Site registry

For contributors · registry

For operators · context

Reference

Lineage

The default registry (adler-core/data/sites.json, ~2.5k sites) is generated from MIT-licensed upstream data — the Sherlock project (base) plus the Maigret project (engine-inherited forum platforms and additional sites) — via scripts/import_sherlock.py and scripts/import_maigret.py.

A supplementary registry derived from WhatsMyName ships in adler-core/data/sites_wmn.json and is included by default for maximum coverage — it adds ~675 sites with two-sided body+status detection signatures. The file is licensed CC BY-SA 4.0; if you redistribute Adler scan output and need an MIT-only data lineage, pass --no-wmn to drop the tranche.

(Records excerpted from a collection)
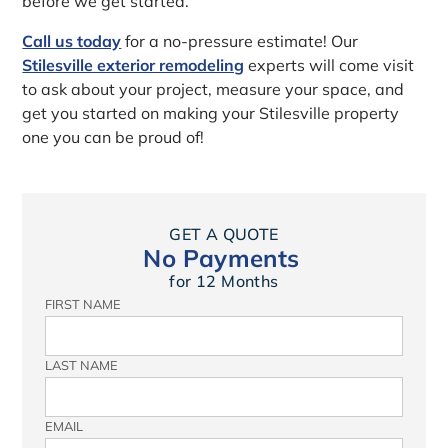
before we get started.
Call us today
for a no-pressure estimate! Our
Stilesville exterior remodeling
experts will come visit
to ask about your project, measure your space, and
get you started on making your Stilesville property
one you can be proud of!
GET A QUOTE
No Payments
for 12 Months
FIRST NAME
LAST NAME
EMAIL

---

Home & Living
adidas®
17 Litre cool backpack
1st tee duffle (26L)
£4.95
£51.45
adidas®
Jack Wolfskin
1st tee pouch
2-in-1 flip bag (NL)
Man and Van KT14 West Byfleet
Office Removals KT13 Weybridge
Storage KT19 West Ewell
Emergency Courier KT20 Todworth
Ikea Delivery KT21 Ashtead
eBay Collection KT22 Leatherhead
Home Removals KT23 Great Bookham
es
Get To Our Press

USING THE INFORMATION:
1 - Using the site registry text, decide whether each statement agrees with it. For each, answer yes or no and quote the exact words that settle it. (a) The default registry holds about 2.5k sites. (b) The WhatsMyName registry is left out unless you ask for it. (c) Passing --no-wmn drops the WhatsMyName sites.
2 - Repeat the part of the site registry text from "The default registry" up to and including "scripts/import_sherlock.py and scripts/import_maigret.py.", word for word.
You won't need the rows for any of this.

EXERCISE RESULTS:
1 -
(a) Yes: "~2.5k sites"
(b) No: "is included by default for maximum coverage"
(c) Yes: "pass --no-wmn to drop the tranche"

2 -
The default registry (adler-core/data/sites.json, ~2.5k sites) is generated from MIT-licensed upstream data — the Sherlock project (base) plus the Maigret project (engine-inherited forum platforms and additional sites) — via scripts/import_sherlock.py and scripts/import_maigret.py.